Leave the pictures out, and repeat exactly each line from the one that holds "salt shaker: present" through the final line of the entries below.

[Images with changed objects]
______
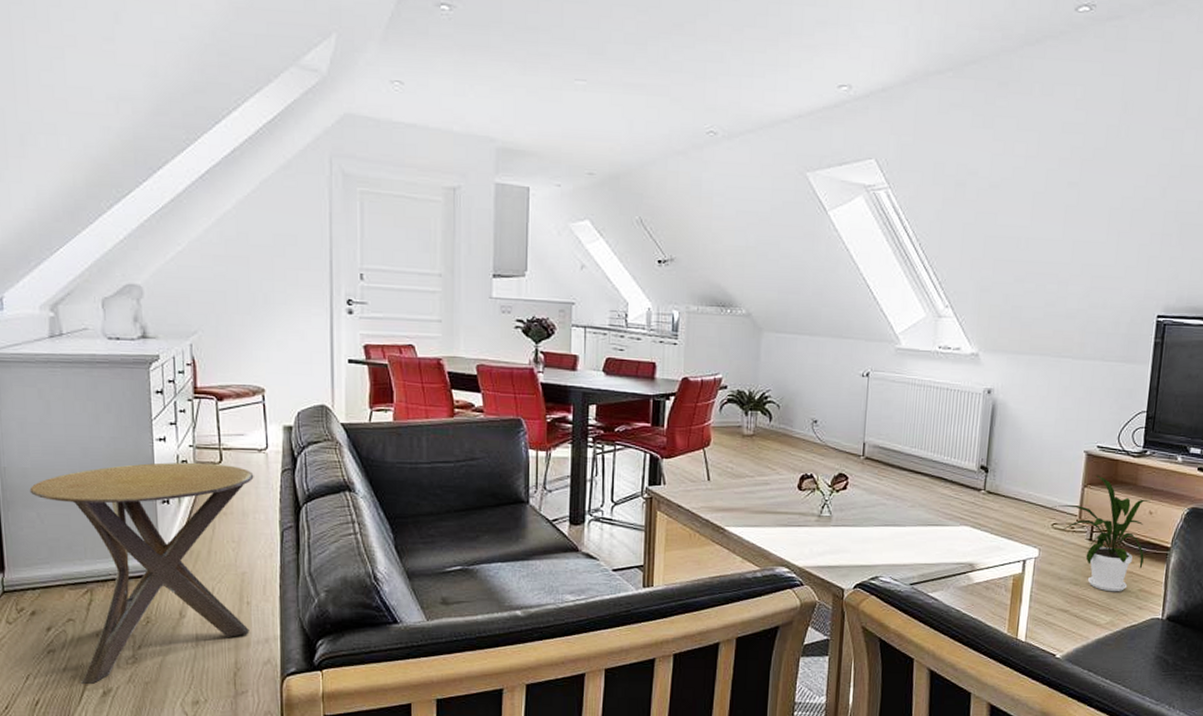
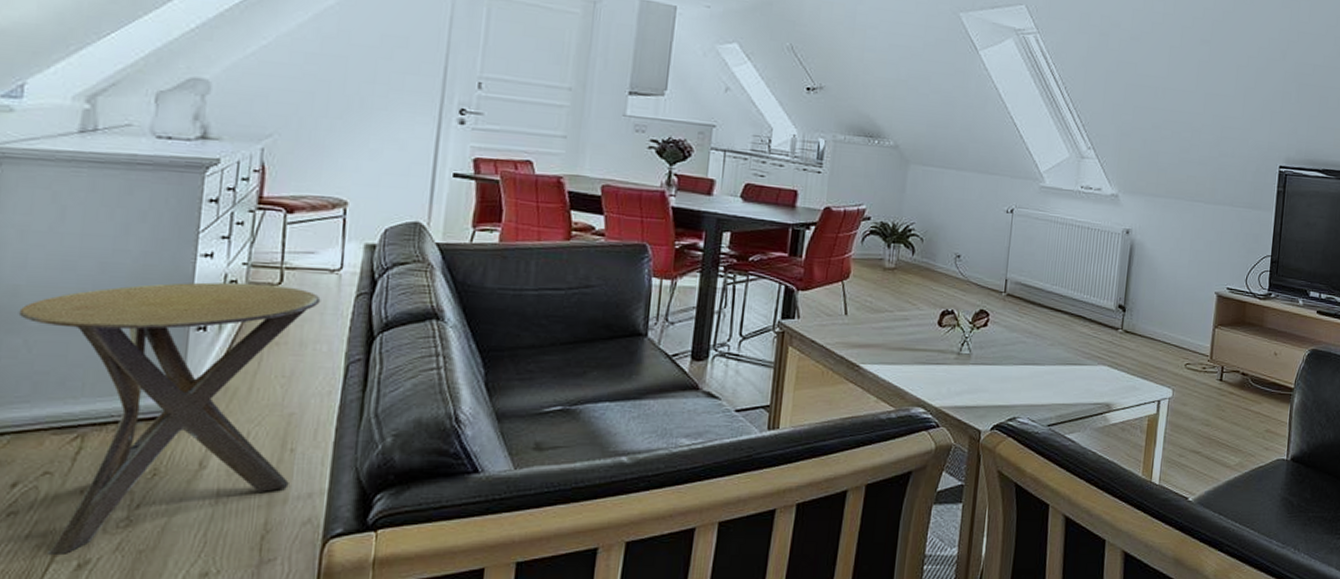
house plant: present [1050,475,1151,592] -> none [1183,316,1275,433]

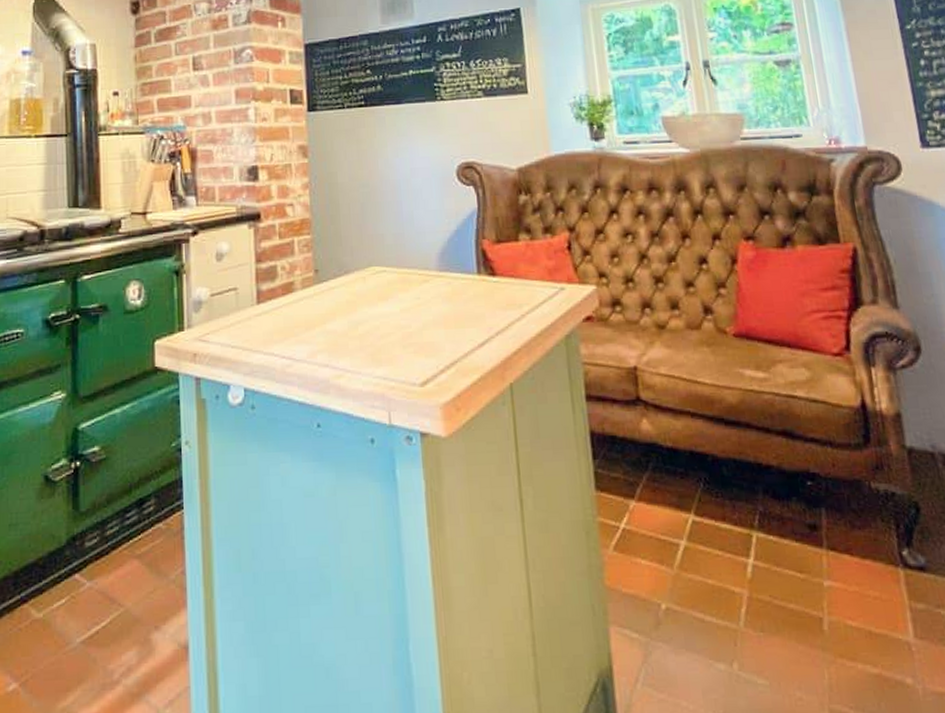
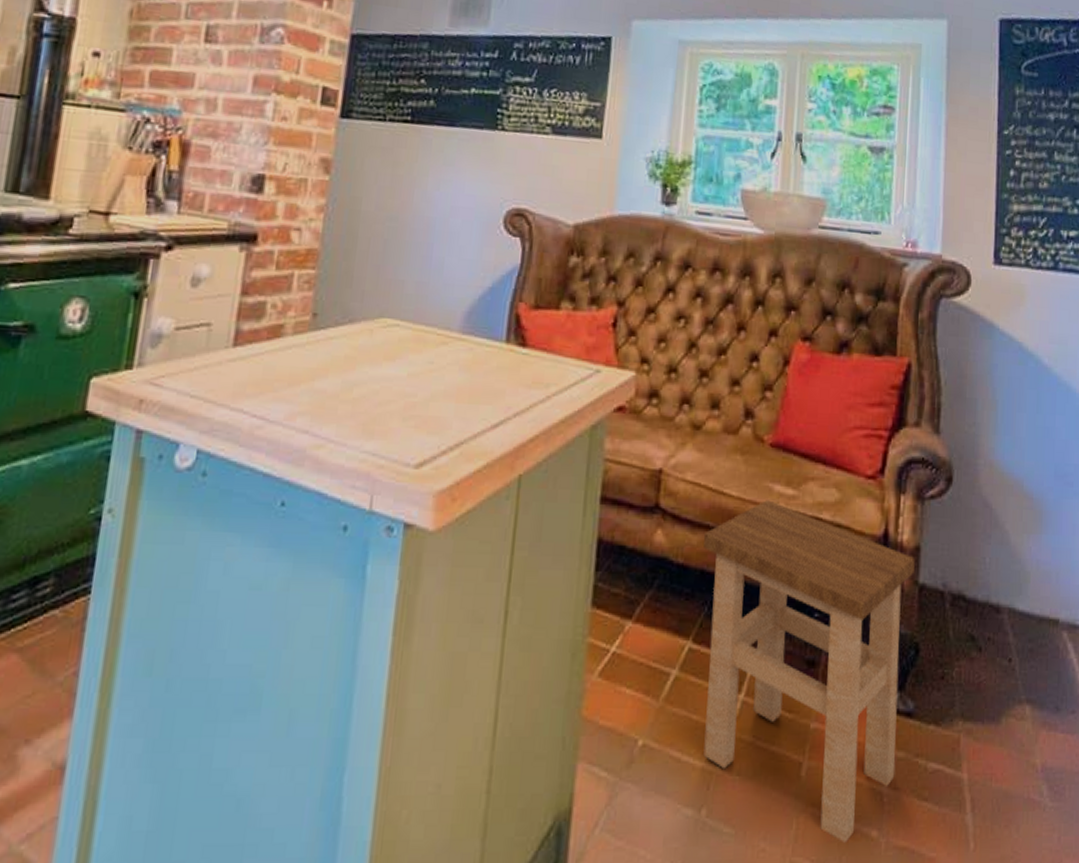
stool: none [686,384,919,691] -> present [703,500,915,844]

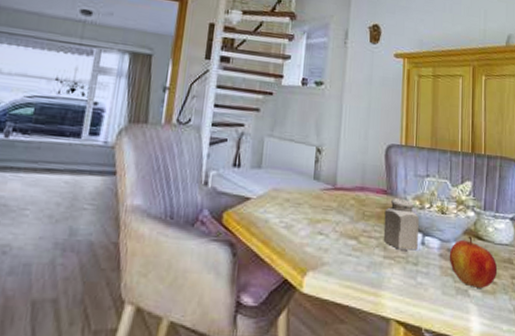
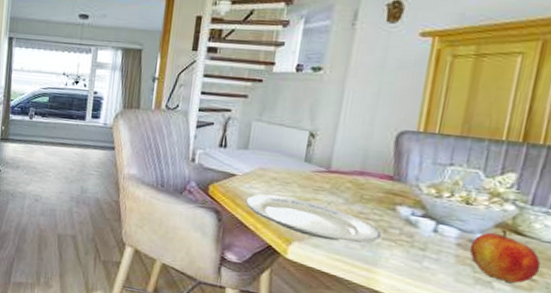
plate: none [260,219,384,265] -> present [245,194,383,243]
salt shaker: present [383,198,419,251] -> none [383,185,433,237]

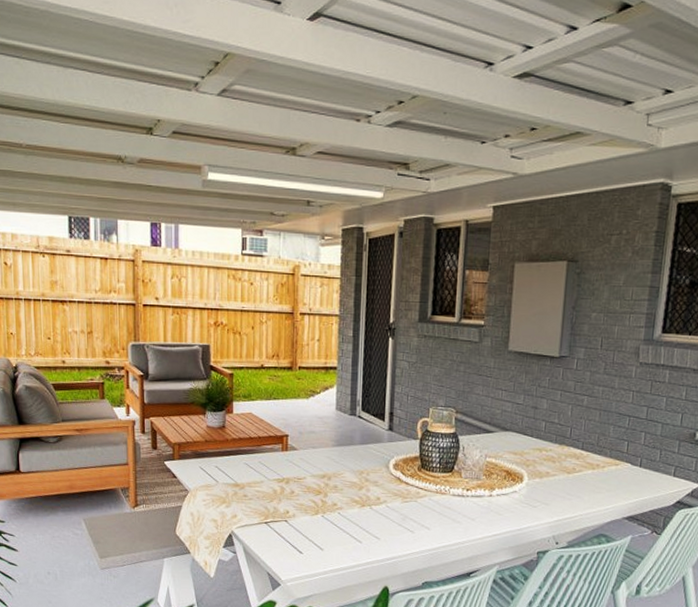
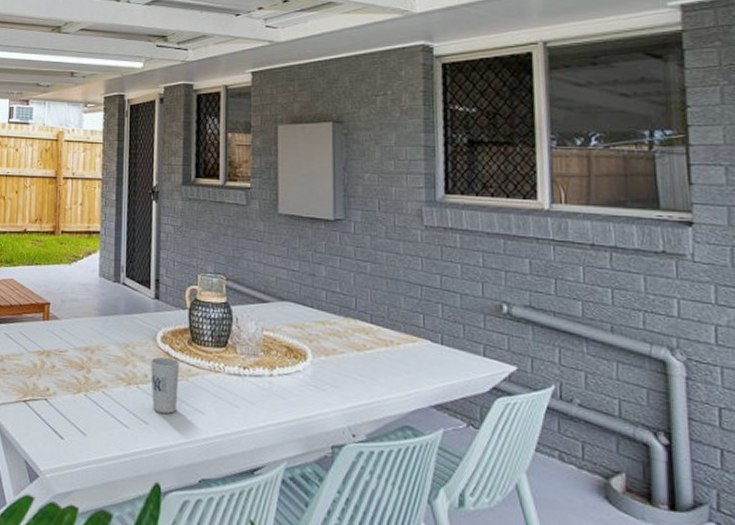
cup: none [383,482,409,530] -> present [151,357,179,414]

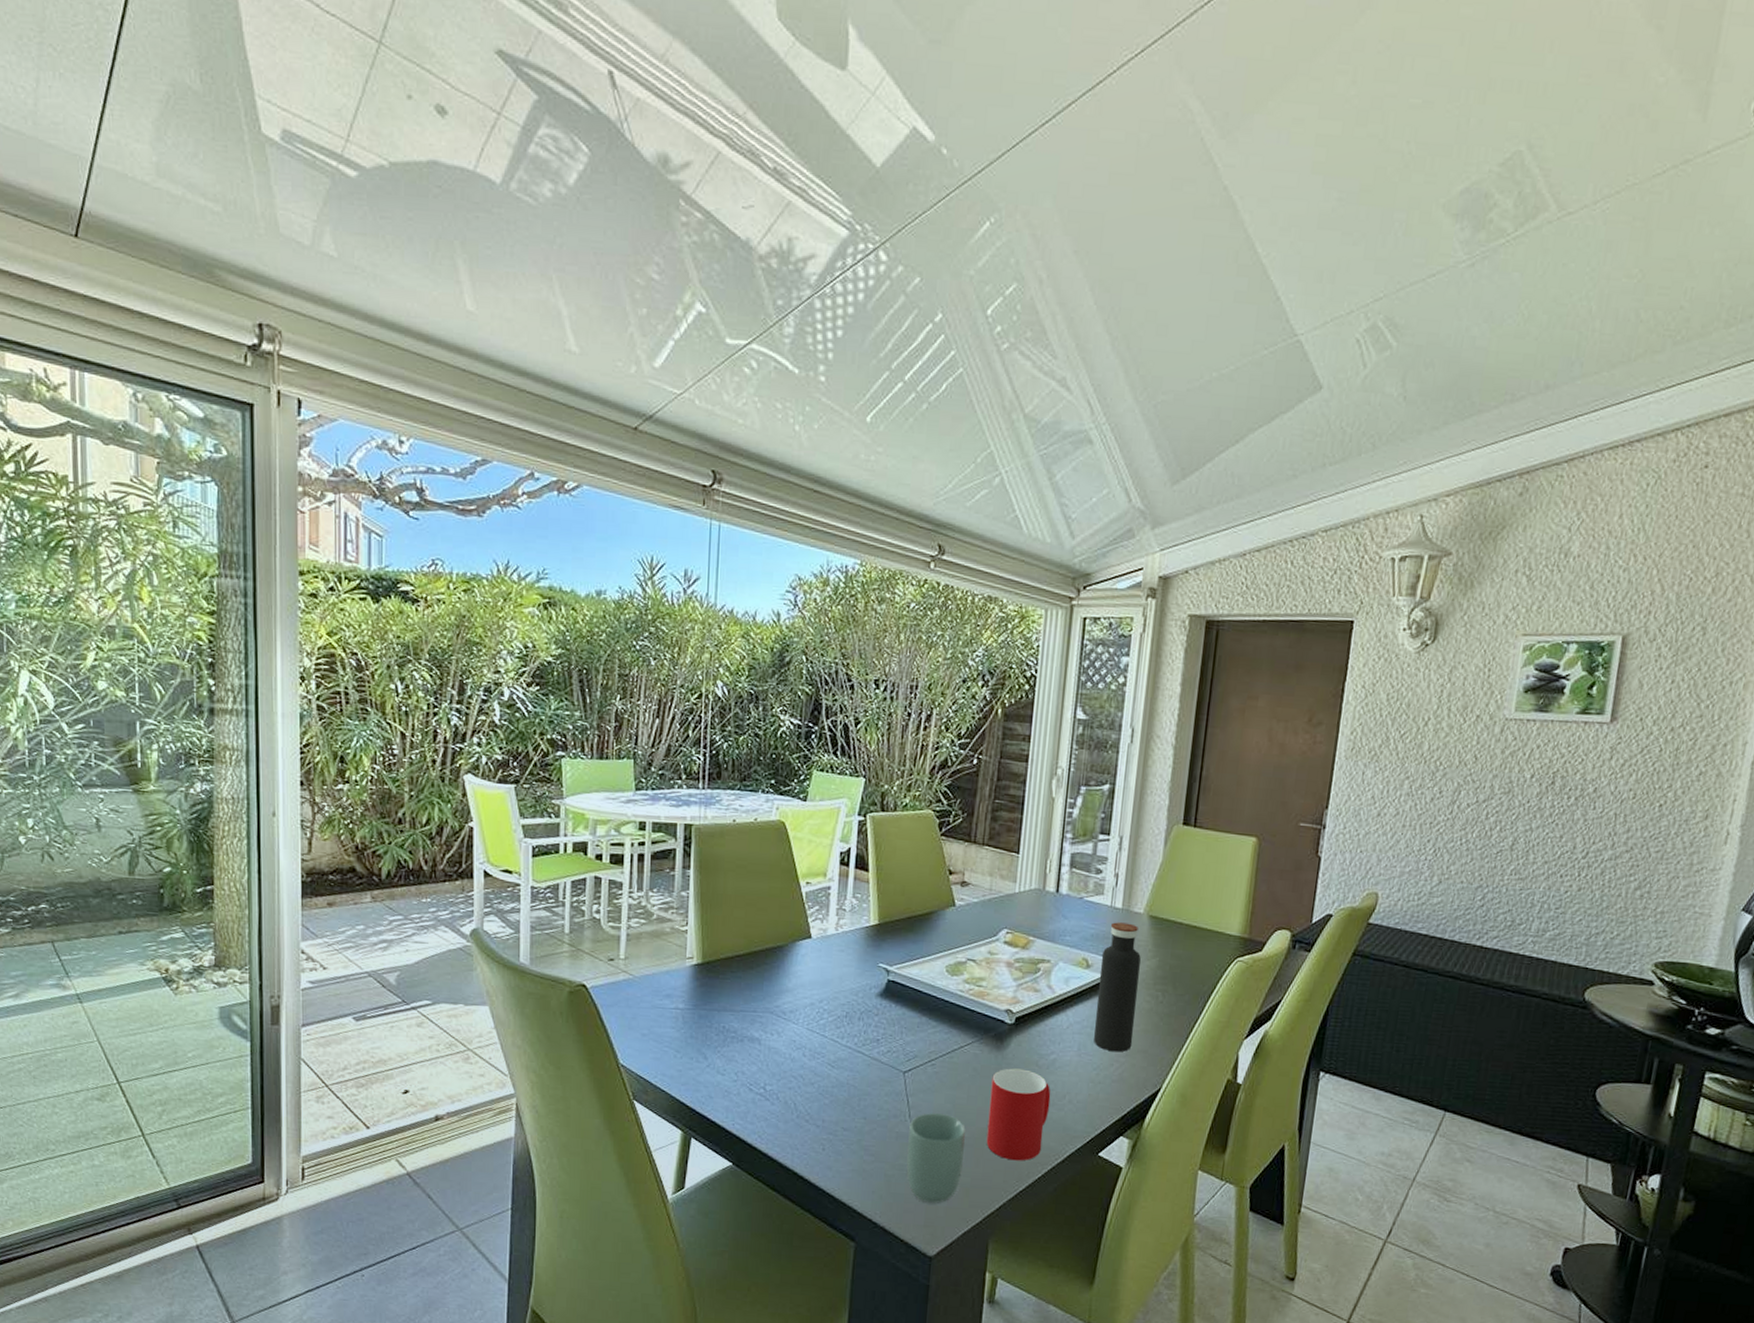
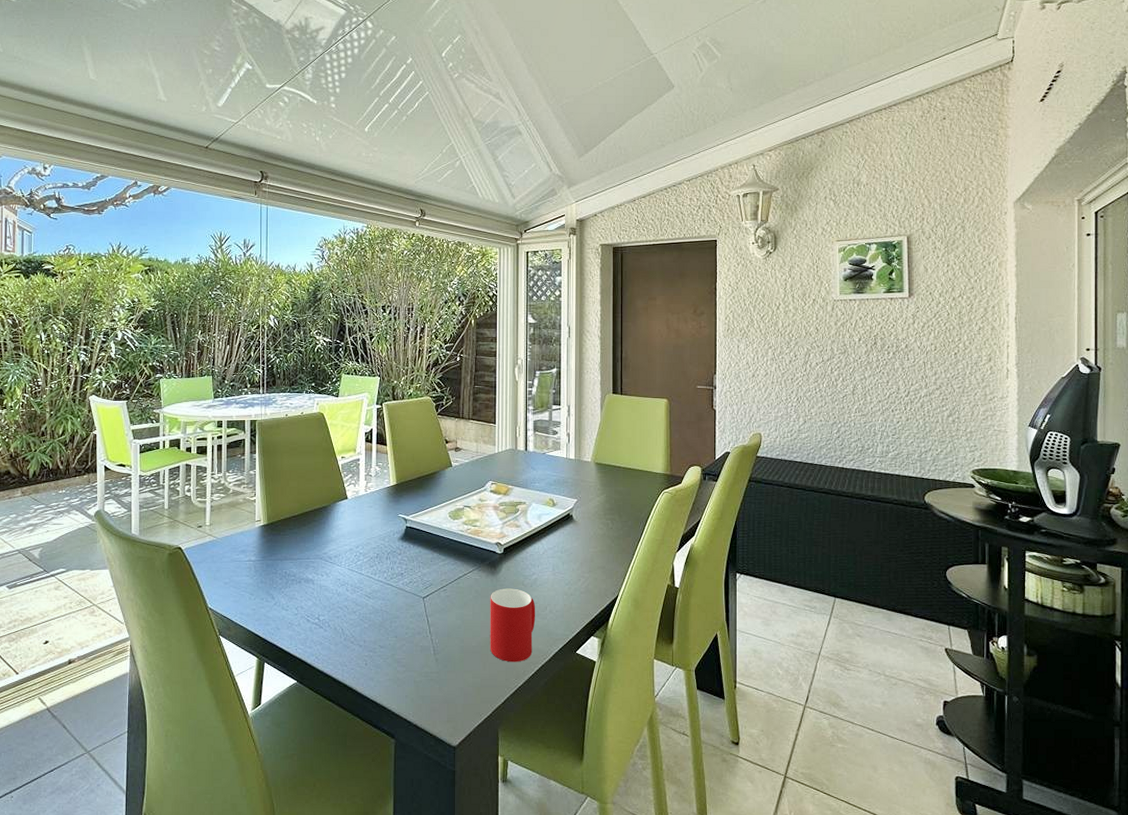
cup: present [905,1112,966,1203] -> none [429,628,474,702]
water bottle: present [1094,922,1141,1052] -> none [563,470,593,570]

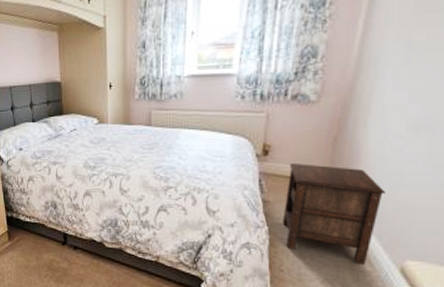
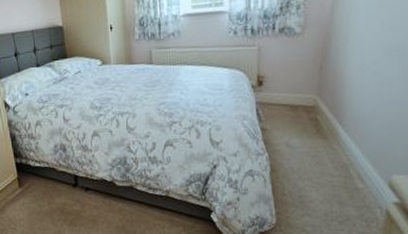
nightstand: present [282,164,385,265] -> none [280,91,369,183]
______
• PROBLEM SOLUTION:
salt shaker: present [383,198,419,251] -> none [383,185,433,237]

cup: none [383,482,409,530] -> present [151,357,179,414]

cup: present [905,1112,966,1203] -> none [429,628,474,702]
water bottle: present [1094,922,1141,1052] -> none [563,470,593,570]

nightstand: present [282,164,385,265] -> none [280,91,369,183]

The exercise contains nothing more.